The recently-published M&A report – which also included the company’s analysis of the activity in the final quarter of 2012 – stated that the “cloud/SaaS megatrend ran away from the rest of the pack of deal-driving trends in 2012”. Deals involving these ‘new tech’ companies accounted for more than 15 per cent of the global technology M&A deal volume.
Analysis of the EY figures by Forbes magazine posed the question “Is every company trying to become a technology company?” It is valid speculation, considering that the EY figures showed that the number of non-technology companies buying up technology companies was found to be outpacing other deal types, with many businesses now wanting to extend services to customers cloud-style.
“Even as technology companies are rapidly adapting to the needs of specific industries, companies in other industries are rapidly adapting to the evolving possibilities that technology enables,” the report stated. “And to help them adapt, non-technology companies are increasingly targeting technology companies for M&A.”
Technology industry leader for EY’s Global Transaction Advisory Services, Joe Steger, warned, however, that non-tech companies engaging in these deals need to be prepared for the pace at which the technology business moves and the constant attention needed to keep a company competitive.
He explained that businesses buying into the cloud or SaaS sectors must imperatively work to retain the engineering or software development teams and make sure they feel appropriately compensated, challenged and wanted.

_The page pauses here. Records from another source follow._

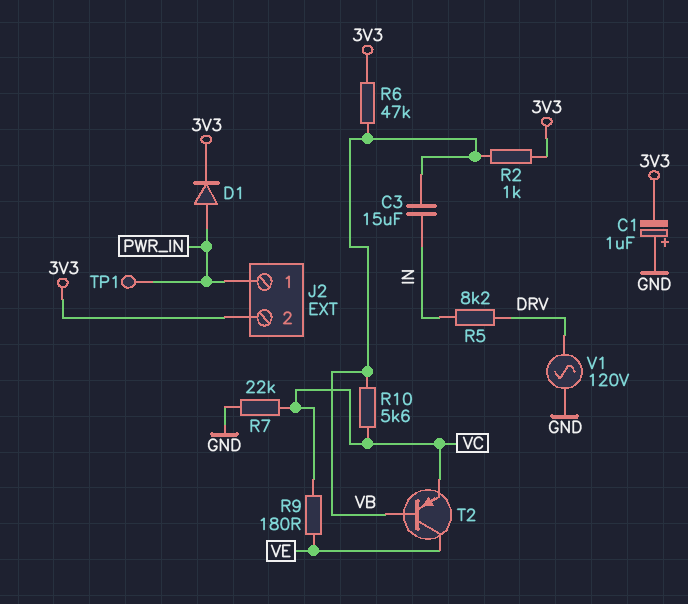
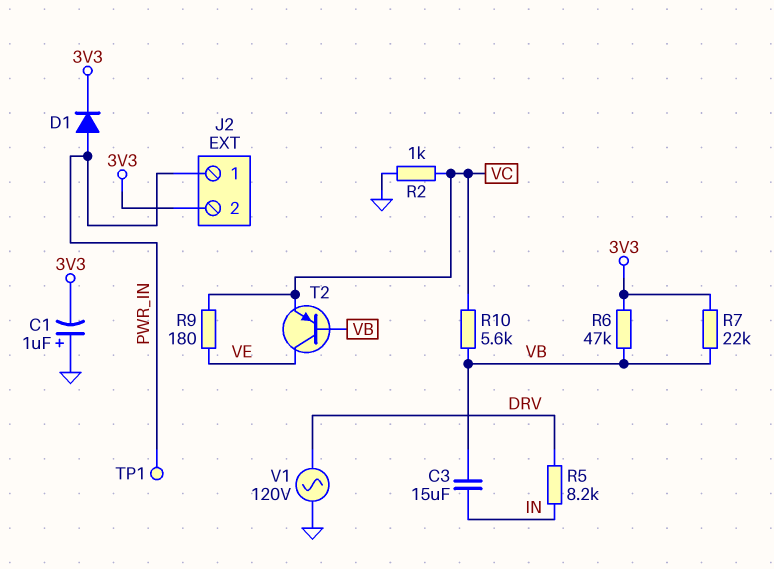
R2: 1k (3V3, VB) -> 1k (GND, VC)
R7: 22k (GND, VC) -> 22k (3V3, VB)

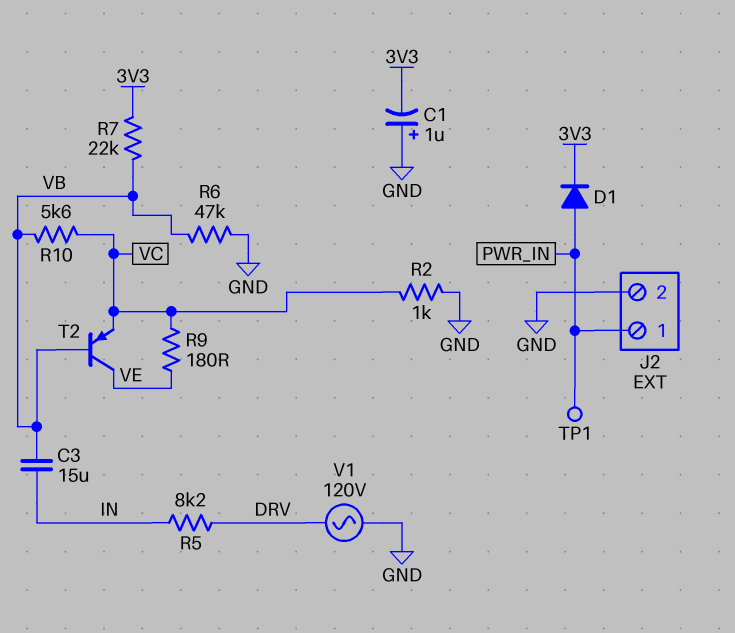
J2 pin 2: 3V3 -> GND
R6: 47k (3V3, VB) -> 47k (GND, VB)

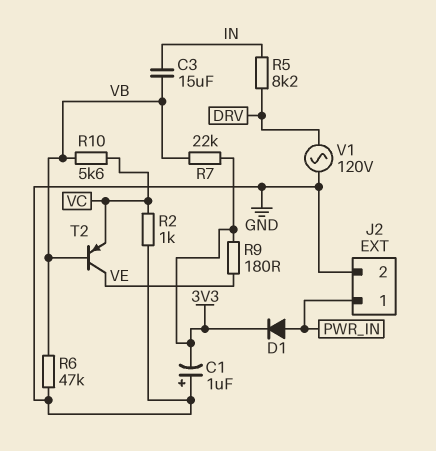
R9: 180 (VC, VE) -> 180 (3V3, VE)
TP1: test point (PWR_IN) -> none

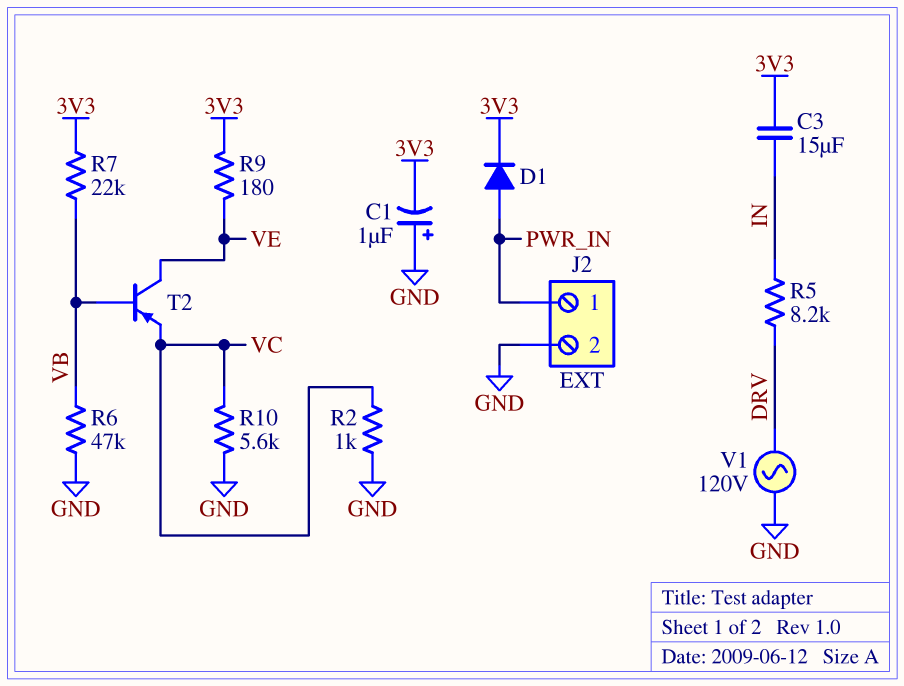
C3: 15uF (IN, VB) -> 15uF (3V3, IN)
R10: 5.6k (VB, VC) -> 5.6k (GND, VC)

A major growth area for M&A deals focused on enterprise software suppliers increasing their focus on their cloud offerings. One of these deals – SAP’s $4.5 billion acquisition of supply chain SaaS provider Ariba – was the second largest dollar value deal in the sector in 2012, placing only after the purchase of NDS Group Ltd by Cisco Systems.
Tech giant, Oracle, engaged in a number of significant deals of this nature in 2012. Its $2 billion purchase of Taleo saw it buy into human capital management SaaS, as IBM also did with its $1.4 billion purchase of Kenexa. Taleo and Kenexa both provide services that allow companies to recruit new employees and manage talent through social media and collaboration.
In the final quarter of the year, Oracle was also engaged in a plan to buy in to marketing SaaS with social networking capabilities, with its $956 million plan to buy Eloqua, a company that helps businesses to monitor marketing and sales initiatives, including data from social networks.
EY has predicted that the trend for cloud and SaaS deals only looks set to continue, as the more established, older software companies look to catch up, having been taken by surprise by the pace of customer adoption of SaaS and the cloud.